Two recently fired members of the U.S. Federal Trade Commission are sounding the alarm over what they describe as an unprecedented threat to corporate confidentiality and public data integrity—all tied to Elon Musk’s controversial Department of Government Efficiency, also known as DOGE.
Rebecca Slaughter and Alvaro Bedoya, both Democrats, say the team parachuted into the FTC under orders from President Donald Trump is quietly burrowing access into sensitive federal systems. And they’re not keeping quiet about it.
The former commissioners say they’re urging FTC Chair Andrew Ferguson to come clean: Who exactly are these DOGE operatives? Who do they report to? And what doors have they been allowed to open within one of Washington’s most sensitive agencies?
Their concern isn’t hypothetical. Every year, the FTC receives more than a thousand filings from companies across sectors—documents filled with unreleased merger plans, financials, trade secrets. As Slaughter and Bedoya put it, “This data can move markets. It can certainly change the competitive dynamics in any industry. Under no circumstances should DOGE be able to access this data. We are deeply concerned that they may do it anyway.”
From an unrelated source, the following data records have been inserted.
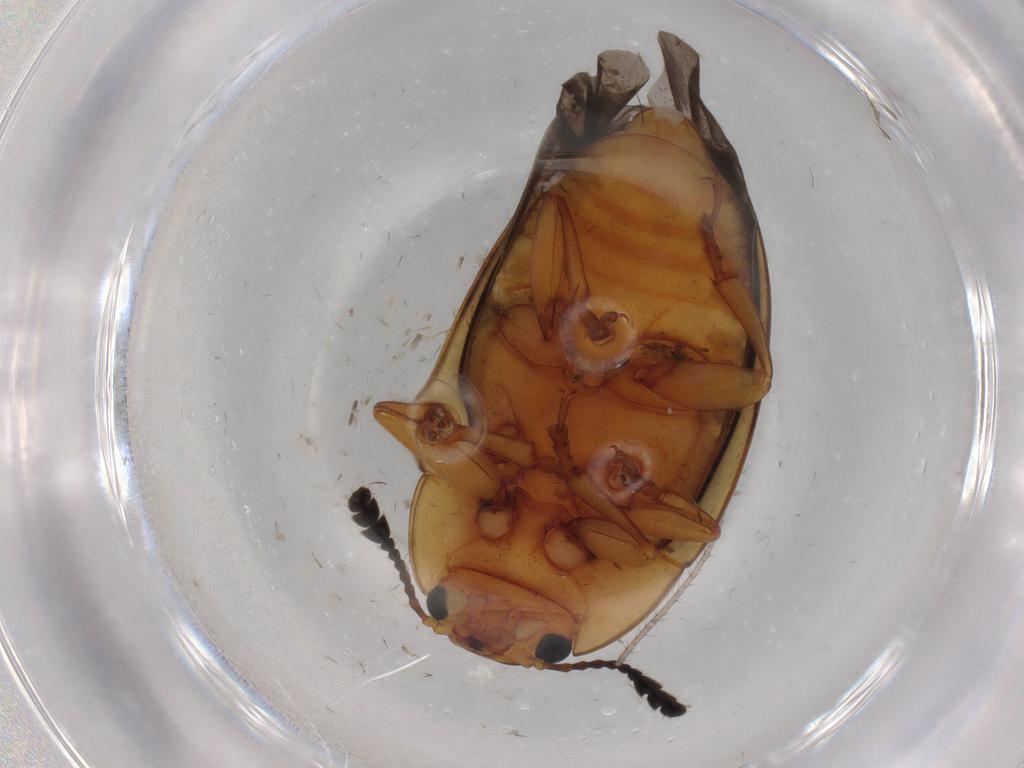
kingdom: Animalia
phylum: Arthropoda
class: Insecta
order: Coleoptera
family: Erotylidae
They fear the reach of DOGE could extend into areas that were previously untouchable—confidential investigative files, internal legal analyses, and even communications involving FTC administrative judges. With DOGE’s presence still largely in the shadows, they warn that the watchdog’s bite may be getting blunted from the inside.
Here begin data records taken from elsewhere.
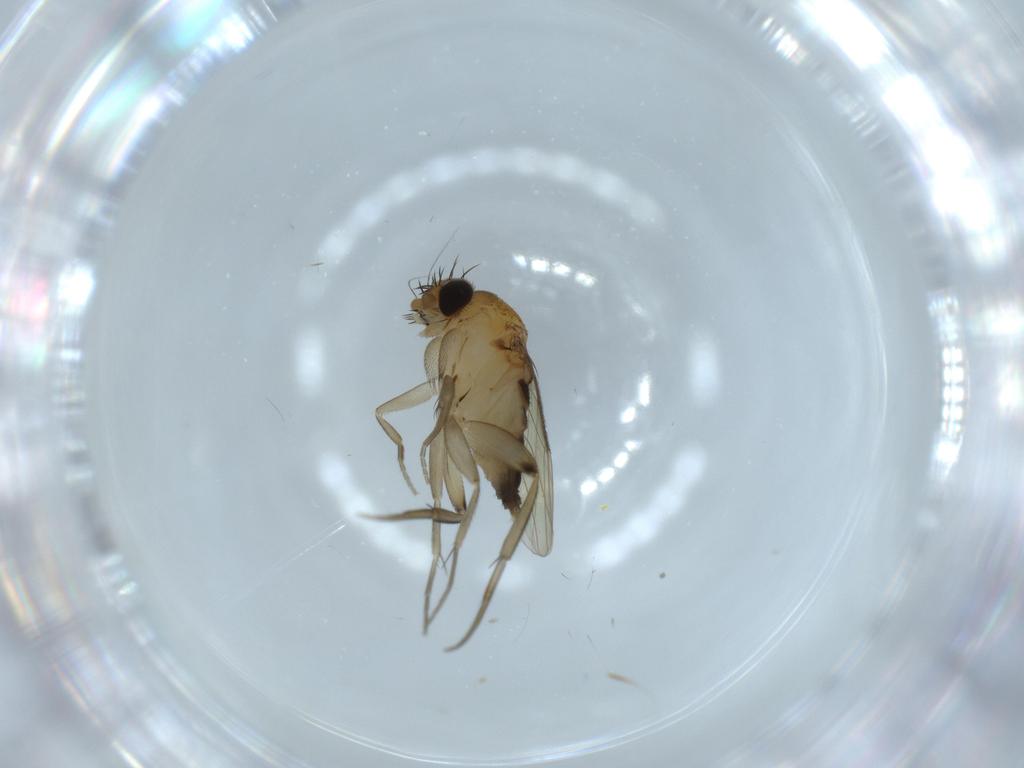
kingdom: Animalia
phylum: Arthropoda
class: Insecta
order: Diptera
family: Phoridae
The issue stretches into the AI arena, too. The FTC has been gathering information from firms like OpenAI and Anthropic as part of its probe into AI collaborations—companies that just so happen to compete with Musk’s xAI.
Slaughter and Bedoya are calling for strict limitations: no copying, no deleting, no editing of files by DOGE staff. And absolutely no installing new software. They want full transparency on DOGE’s permissions and pathways, and they’re not alone.
Musk, for his part, has defended the integrity of his agency’s staff. Speaking in a February interview, he claimed that DOGE employees undergo the same clearance procedures as traditional federal workers. “If there is a security clearance needed, the DOGE person has to have that same security clearance. There is no reduction in security,” he said.
Still, Slaughter and Bedoya aren’t just shouting from the sidelines. They’ve taken their dismissal to court, arguing that the White House broke legal precedent when it booted them without cause. According to long-standing legal doctrine, FTC commissioners can only be removed for clear misconduct or neglect.
The White House, in its terse email dismissing them, brushed off that argument entirely—claiming the old rules simply don’t apply to today’s FTC.
Now, with the commission’s inner workings under the microscope and DOGE operatives moving through digital hallways once considered off-limits, the two former regulators are betting the courts—and the public—still care who’s holding the keys.